I do not find much sinister about such a program: but my bias is to give out military and intelligence authorities whatever they need. The usual suspects, though, are going to howl. These are the same folks who scream about our vanishing civil liberties in the same breath as they pillory the Bush administration for not preventing 9/11 or catching BinLaden.
But that's a subject for another time. . .I don't really find the USA Today story to even be news. I think anybody who thinks at all about such matters would have assumed that such a program was in place. What I find interesting is the timing. . .
The CIA director has just been fired, and his replacement, a man of long experience in the NSA, who is one of the masterminds of post- 9/11 communications intelligence programs just like this one -- has been designated. Not a week after President Bush taps General Hayden, this story, built on leaks from inside, appears.

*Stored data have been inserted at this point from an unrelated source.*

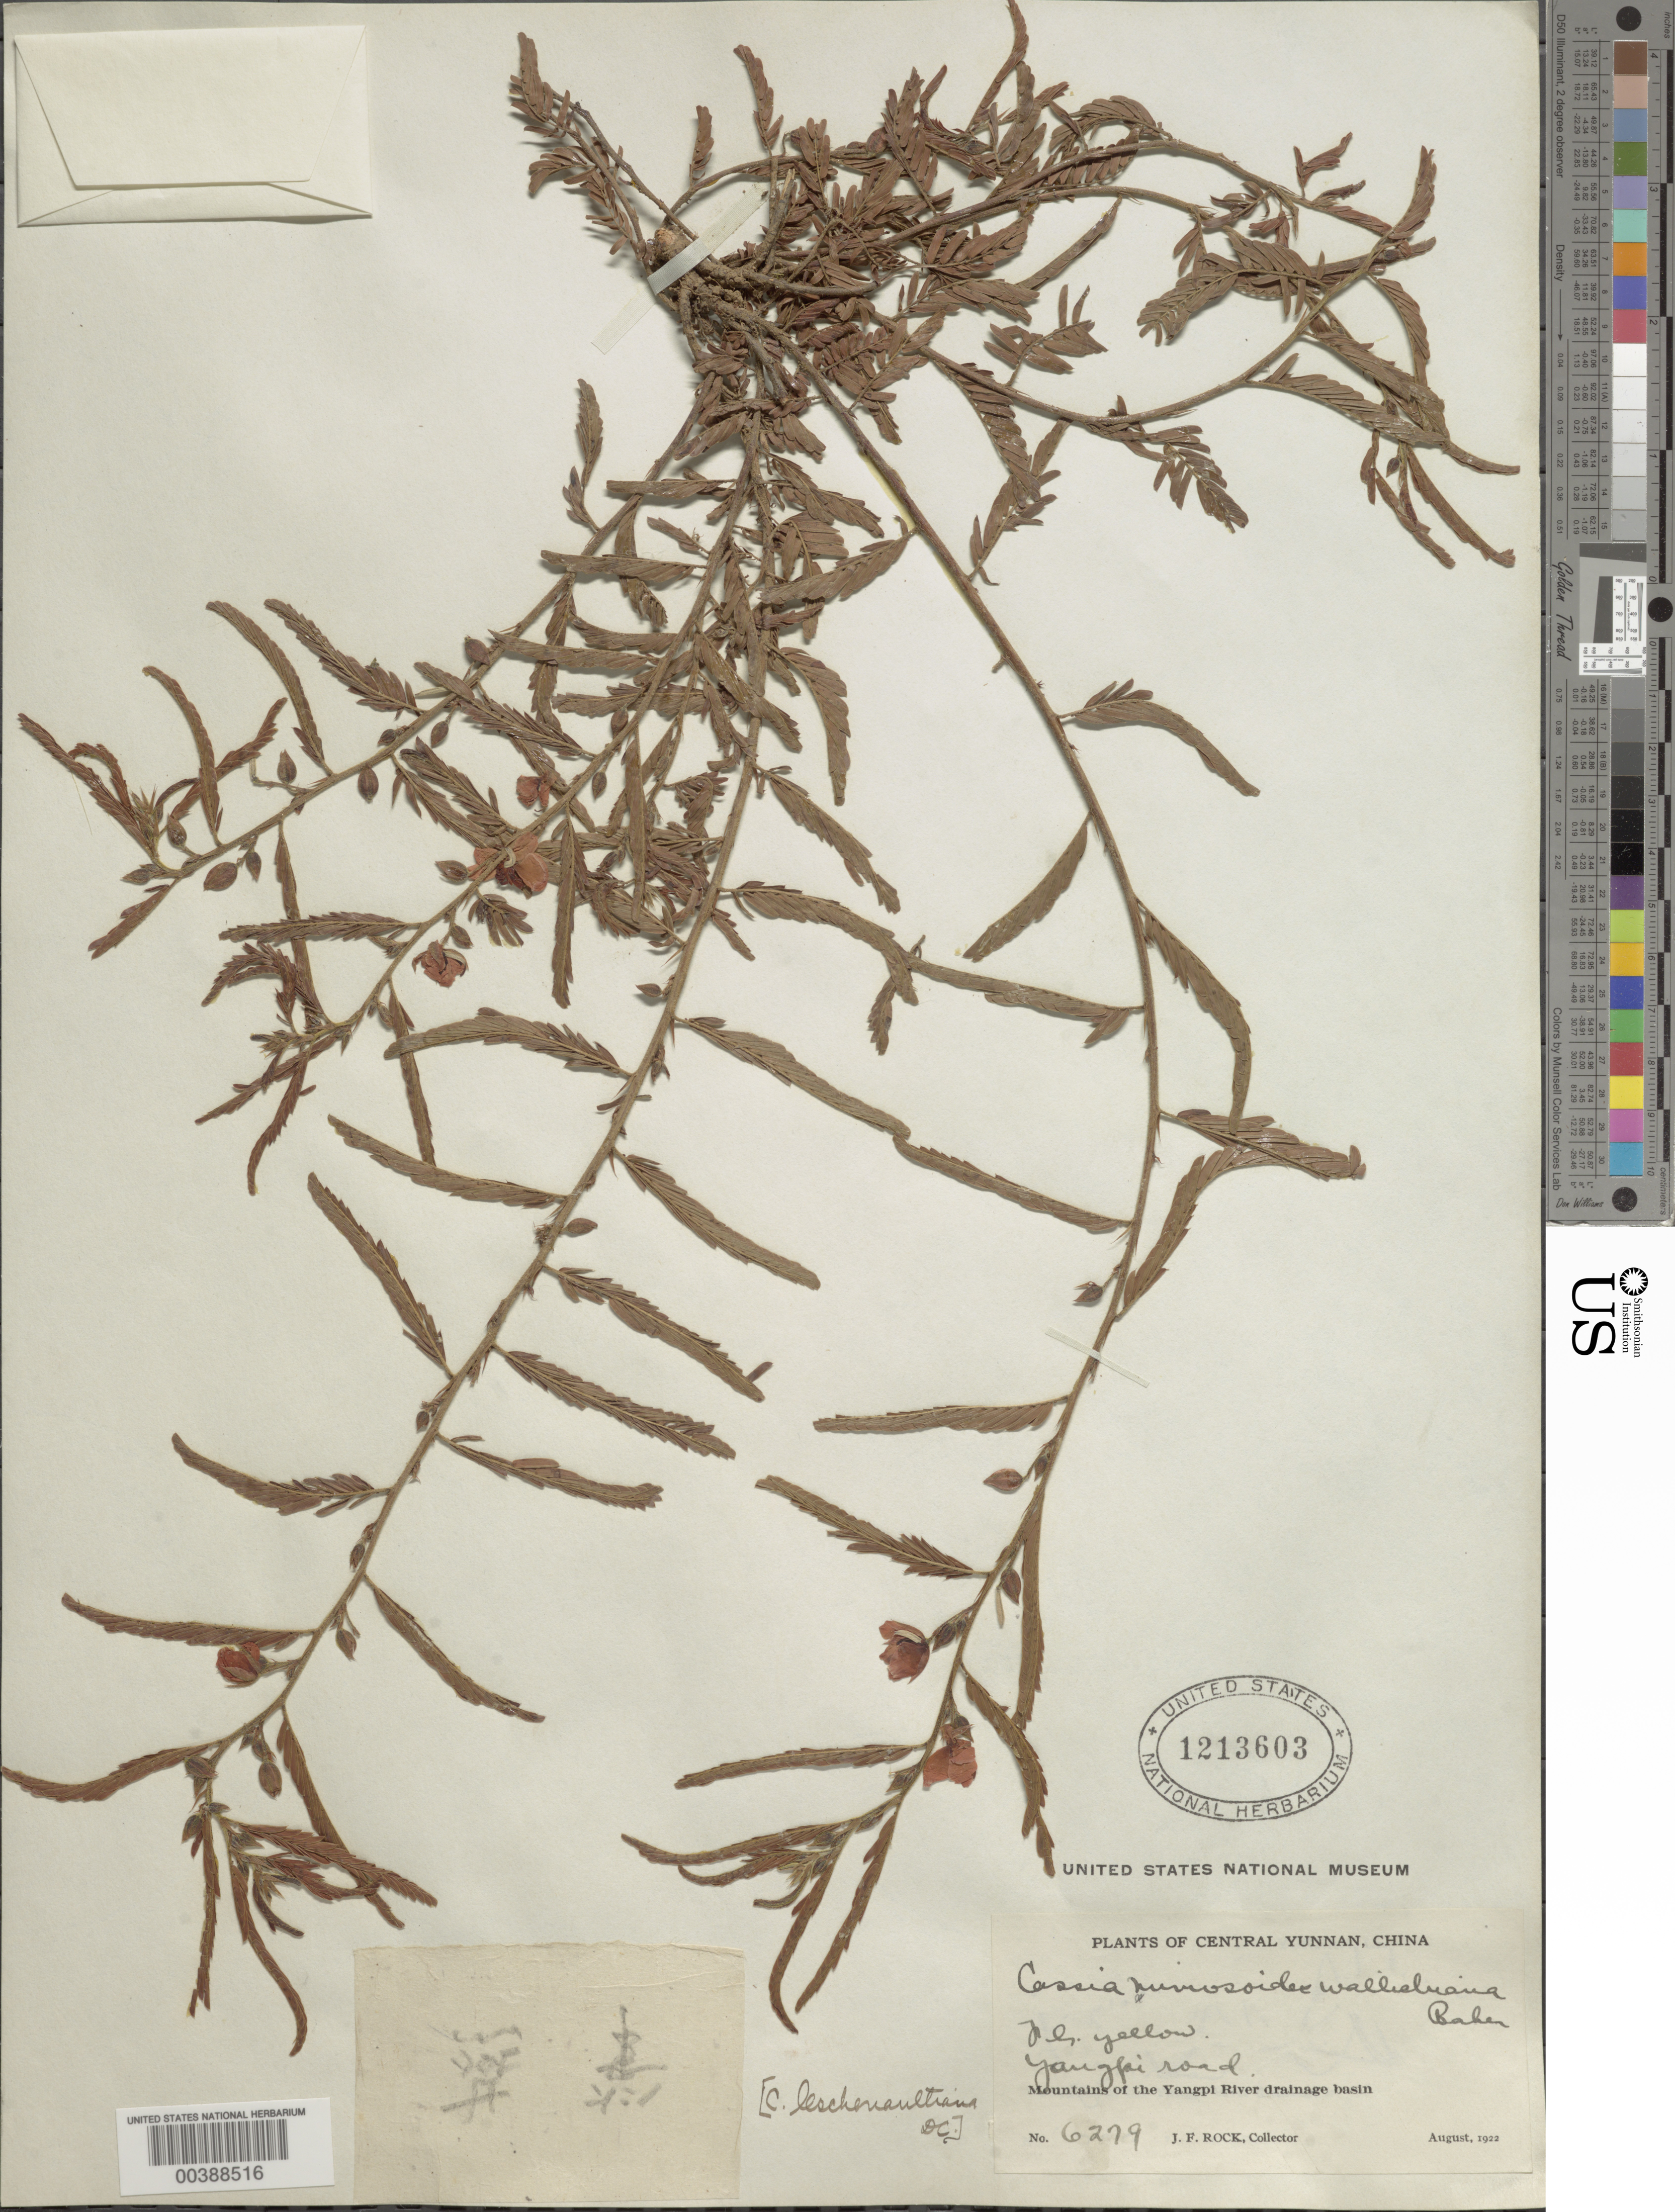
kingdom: Plantae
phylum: Tracheophyta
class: Magnoliopsida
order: Fabales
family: Fabaceae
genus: Chamaecrista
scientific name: Chamaecrista nictitans var. glabrata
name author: (Vogel) H.S. Irwin & Barneby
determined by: Strong, Mark T., (BOT), Smithsonian Institution - National Museum of Natural History (UNITED STATES)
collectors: J. F. Rock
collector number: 6279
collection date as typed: Aug 1922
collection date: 1922-08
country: China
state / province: Yunnan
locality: Mountains of the yangpi river drainage basin; yangpi road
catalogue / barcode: US 1213603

The Washington intelligence community has been leaking for some time. All the leaks, as others have commented, have occurred at a time of maximum political sensitivity for the intelligence community. It's obvious that there is a significant cadre of disgruntled middle-management types talking to the press. Is there more to it than that ? Is this an organized leaking campaign ? Who is doing the organizing ?
It appears that a group of people have decided to try to swing the November elections by a calculated policy of leaks. The consequences of such a creeping coup against administration policy cannot be good for the US intelligence community, or for the country.